Порядок выполнения:
Представьте строки данных как JSON-список строк, где каждая строка идет отдельно, а пустые пропущены. Начните с самой первой строки данных и остановитесь после строки, в которой есть «Illy Art Collection», включив обе границы.

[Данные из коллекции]

* * * *

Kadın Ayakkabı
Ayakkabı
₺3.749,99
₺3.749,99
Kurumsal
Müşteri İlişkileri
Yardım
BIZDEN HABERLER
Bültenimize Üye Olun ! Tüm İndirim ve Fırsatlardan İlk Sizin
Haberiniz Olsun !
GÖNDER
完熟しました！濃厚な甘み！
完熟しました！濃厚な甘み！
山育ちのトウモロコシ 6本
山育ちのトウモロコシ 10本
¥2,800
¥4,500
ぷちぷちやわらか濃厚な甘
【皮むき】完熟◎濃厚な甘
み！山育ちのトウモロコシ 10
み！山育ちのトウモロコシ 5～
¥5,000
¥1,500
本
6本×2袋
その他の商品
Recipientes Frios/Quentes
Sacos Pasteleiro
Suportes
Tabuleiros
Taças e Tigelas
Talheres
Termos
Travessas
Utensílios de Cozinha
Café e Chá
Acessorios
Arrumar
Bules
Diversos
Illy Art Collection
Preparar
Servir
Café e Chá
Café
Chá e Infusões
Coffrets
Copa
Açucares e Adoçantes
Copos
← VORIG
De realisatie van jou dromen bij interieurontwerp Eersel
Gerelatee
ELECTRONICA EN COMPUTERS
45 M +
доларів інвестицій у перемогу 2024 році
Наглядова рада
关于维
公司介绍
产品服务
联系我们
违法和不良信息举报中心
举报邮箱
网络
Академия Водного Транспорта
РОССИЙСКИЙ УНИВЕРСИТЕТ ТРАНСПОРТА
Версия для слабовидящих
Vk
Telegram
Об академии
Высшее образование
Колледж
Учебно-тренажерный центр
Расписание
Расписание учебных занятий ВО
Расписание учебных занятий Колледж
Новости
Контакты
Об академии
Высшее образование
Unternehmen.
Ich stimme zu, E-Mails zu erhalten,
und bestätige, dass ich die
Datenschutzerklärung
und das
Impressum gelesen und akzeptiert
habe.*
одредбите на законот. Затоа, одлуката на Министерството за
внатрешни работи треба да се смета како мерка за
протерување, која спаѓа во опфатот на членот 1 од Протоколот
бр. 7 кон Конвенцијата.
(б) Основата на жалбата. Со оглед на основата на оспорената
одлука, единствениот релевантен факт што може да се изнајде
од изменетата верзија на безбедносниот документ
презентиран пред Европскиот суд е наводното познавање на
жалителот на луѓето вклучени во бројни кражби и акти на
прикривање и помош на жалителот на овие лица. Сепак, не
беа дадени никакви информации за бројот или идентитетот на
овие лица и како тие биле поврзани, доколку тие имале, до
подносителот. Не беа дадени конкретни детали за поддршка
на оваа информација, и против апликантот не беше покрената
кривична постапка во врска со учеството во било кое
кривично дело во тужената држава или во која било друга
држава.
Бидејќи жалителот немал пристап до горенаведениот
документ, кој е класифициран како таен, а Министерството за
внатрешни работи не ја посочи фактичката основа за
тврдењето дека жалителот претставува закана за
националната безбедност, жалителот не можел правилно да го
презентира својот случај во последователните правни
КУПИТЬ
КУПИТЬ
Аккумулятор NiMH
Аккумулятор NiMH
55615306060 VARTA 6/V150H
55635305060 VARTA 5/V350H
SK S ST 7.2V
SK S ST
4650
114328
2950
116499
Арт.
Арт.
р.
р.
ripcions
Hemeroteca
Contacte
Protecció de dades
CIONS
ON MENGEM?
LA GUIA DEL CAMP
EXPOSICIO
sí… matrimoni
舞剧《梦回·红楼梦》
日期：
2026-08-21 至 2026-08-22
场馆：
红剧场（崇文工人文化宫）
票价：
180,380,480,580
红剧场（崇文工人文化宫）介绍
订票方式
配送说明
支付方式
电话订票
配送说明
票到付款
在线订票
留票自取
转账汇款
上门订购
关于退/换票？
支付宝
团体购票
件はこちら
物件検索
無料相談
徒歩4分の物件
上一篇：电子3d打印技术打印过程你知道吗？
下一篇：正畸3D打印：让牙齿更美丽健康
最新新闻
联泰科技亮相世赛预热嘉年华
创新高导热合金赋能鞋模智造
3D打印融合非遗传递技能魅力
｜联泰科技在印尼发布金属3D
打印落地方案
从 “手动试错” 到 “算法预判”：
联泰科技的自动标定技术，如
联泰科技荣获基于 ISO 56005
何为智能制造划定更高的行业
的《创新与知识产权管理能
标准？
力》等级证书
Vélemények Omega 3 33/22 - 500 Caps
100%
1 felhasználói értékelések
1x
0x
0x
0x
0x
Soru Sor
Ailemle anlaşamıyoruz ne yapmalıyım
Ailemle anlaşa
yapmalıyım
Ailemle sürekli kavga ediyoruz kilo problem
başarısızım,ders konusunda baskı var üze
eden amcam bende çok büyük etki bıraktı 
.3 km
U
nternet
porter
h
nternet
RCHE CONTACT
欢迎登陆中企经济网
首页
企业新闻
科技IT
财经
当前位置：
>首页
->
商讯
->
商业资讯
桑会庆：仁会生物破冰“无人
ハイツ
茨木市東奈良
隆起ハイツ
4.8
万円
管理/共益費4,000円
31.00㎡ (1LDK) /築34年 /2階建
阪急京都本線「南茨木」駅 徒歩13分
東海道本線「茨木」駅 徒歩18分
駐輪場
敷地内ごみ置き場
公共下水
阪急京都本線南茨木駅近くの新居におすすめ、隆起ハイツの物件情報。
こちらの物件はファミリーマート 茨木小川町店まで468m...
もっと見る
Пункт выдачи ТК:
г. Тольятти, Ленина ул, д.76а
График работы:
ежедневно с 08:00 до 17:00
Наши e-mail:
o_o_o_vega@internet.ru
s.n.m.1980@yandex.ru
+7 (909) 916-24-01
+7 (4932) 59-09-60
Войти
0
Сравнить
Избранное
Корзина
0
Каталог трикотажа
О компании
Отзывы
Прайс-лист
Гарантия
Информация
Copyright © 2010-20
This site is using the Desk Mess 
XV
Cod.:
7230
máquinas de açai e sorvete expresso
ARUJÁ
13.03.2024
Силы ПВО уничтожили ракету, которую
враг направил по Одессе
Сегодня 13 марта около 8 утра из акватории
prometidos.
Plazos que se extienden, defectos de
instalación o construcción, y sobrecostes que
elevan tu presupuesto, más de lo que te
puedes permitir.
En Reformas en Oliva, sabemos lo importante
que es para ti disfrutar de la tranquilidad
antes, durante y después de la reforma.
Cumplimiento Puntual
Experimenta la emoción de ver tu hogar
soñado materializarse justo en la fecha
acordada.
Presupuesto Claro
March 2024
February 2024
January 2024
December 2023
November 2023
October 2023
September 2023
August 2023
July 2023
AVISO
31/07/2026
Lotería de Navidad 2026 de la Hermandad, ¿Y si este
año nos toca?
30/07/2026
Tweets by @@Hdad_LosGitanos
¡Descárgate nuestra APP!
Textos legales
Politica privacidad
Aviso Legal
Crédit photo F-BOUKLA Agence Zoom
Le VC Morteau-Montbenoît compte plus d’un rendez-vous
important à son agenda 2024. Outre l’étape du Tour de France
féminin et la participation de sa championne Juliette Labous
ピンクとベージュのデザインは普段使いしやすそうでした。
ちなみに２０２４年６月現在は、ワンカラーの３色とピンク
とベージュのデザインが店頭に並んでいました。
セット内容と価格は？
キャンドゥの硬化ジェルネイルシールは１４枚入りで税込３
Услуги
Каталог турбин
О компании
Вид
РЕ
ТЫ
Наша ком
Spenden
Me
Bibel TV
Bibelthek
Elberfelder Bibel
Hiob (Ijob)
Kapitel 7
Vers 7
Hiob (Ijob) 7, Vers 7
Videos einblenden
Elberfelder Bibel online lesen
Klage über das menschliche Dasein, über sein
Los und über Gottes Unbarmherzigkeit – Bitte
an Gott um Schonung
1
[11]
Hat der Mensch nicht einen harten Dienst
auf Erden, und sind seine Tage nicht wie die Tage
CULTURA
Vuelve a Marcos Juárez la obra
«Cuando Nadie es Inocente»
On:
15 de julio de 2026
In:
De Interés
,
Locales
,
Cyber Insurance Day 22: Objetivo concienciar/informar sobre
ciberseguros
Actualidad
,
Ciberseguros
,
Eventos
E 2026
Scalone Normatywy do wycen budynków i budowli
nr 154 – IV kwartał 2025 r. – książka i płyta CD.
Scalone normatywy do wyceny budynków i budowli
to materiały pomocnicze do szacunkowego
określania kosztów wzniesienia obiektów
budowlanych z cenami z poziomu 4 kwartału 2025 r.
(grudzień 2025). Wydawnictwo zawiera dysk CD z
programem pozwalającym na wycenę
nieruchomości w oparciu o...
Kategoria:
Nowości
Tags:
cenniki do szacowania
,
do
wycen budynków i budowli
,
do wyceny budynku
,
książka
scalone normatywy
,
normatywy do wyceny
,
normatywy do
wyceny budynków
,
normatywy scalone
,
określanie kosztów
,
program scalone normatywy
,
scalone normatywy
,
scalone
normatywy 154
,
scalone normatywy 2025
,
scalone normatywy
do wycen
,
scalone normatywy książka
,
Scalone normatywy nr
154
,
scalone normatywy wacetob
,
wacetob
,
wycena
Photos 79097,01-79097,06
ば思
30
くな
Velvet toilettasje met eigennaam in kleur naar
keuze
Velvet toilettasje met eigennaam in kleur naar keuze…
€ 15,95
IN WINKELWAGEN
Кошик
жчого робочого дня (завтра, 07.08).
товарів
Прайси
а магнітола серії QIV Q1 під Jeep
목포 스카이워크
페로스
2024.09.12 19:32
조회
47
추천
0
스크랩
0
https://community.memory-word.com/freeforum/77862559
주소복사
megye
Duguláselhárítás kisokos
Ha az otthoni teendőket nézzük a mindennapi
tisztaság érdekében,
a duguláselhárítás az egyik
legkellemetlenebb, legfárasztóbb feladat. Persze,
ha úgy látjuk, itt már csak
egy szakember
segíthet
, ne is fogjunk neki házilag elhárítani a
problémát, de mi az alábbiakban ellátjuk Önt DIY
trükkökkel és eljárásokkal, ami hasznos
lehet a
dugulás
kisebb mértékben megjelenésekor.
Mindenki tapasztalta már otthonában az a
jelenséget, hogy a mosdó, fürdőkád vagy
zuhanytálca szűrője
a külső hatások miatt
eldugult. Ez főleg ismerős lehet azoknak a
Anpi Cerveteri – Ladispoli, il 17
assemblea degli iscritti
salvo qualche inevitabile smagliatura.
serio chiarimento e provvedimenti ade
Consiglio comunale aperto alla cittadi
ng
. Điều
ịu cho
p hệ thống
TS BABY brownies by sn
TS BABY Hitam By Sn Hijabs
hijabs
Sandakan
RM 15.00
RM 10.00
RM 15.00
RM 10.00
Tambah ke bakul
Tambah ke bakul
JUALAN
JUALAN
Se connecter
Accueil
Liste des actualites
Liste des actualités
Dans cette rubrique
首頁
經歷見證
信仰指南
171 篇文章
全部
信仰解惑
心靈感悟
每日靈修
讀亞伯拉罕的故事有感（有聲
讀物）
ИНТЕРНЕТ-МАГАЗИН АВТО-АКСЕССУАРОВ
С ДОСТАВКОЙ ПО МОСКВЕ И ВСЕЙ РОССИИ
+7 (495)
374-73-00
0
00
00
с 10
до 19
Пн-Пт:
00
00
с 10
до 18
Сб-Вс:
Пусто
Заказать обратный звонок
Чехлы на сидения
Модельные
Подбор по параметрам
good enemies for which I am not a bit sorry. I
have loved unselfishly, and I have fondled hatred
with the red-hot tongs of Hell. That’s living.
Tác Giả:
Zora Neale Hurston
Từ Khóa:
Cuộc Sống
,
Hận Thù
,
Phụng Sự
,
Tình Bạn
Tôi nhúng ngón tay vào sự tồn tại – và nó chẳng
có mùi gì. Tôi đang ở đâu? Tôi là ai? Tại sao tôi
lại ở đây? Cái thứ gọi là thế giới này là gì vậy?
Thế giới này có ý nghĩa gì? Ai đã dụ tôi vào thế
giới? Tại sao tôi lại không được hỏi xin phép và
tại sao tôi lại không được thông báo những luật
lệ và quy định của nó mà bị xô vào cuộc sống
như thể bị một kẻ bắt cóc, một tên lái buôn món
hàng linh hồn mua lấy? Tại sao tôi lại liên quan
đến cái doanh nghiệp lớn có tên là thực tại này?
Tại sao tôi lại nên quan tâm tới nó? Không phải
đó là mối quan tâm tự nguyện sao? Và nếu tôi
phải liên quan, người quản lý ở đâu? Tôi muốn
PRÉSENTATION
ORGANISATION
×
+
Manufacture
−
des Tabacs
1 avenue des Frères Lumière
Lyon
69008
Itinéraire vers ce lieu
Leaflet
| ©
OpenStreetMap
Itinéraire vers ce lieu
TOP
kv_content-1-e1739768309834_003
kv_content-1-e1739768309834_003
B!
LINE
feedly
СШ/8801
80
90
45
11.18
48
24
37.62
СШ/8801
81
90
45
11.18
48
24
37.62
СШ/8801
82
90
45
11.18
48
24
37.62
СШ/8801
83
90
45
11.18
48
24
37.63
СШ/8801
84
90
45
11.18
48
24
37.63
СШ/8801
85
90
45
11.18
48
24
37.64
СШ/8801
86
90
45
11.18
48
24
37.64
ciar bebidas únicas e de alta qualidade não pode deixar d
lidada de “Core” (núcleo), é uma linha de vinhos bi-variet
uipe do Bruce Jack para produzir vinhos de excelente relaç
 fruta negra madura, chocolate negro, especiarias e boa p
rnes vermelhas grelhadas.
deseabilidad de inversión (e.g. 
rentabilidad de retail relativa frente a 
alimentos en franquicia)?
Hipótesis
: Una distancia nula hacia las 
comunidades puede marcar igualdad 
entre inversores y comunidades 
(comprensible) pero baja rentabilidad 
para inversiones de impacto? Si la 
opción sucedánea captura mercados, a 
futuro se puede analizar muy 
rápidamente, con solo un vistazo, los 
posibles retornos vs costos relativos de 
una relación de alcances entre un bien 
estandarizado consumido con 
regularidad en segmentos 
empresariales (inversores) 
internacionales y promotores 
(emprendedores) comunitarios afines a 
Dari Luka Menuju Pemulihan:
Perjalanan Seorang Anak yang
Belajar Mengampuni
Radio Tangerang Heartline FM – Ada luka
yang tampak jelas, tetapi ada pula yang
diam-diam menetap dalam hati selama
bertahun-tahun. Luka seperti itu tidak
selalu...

* * * *

Результат задания:
[
  "Kadın Ayakkabı",
  "Ayakkabı",
  "₺3.749,99",
  "₺3.749,99",
  "Kurumsal",
  "Müşteri İlişkileri",
  "Yardım",
  "BIZDEN HABERLER",
  "Bültenimize Üye Olun ! Tüm İndirim ve Fırsatlardan İlk Sizin",
  "Haberiniz Olsun !",
  "GÖNDER",
  "完熟しました！濃厚な甘み！",
  "完熟しました！濃厚な甘み！",
  "山育ちのトウモロコシ 6本",
  "山育ちのトウモロコシ 10本",
  "¥2,800",
  "¥4,500",
  "ぷちぷちやわらか濃厚な甘",
  "【皮むき】完熟◎濃厚な甘",
  "み！山育ちのトウモロコシ 10",
  "み！山育ちのトウモロコシ 5～",
  "¥5,000",
  "¥1,500",
  "本",
  "6本×2袋",
  "その他の商品",
  "Recipientes Frios/Quentes",
  "Sacos Pasteleiro",
  "Suportes",
  "Tabuleiros",
  "Taças e Tigelas",
  "Talheres",
  "Termos",
  "Travessas",
  "Utensílios de Cozinha",
  "Café e Chá",
  "Acessorios",
  "Arrumar",
  "Bules",
  "Diversos",
  "Illy Art Collection"
]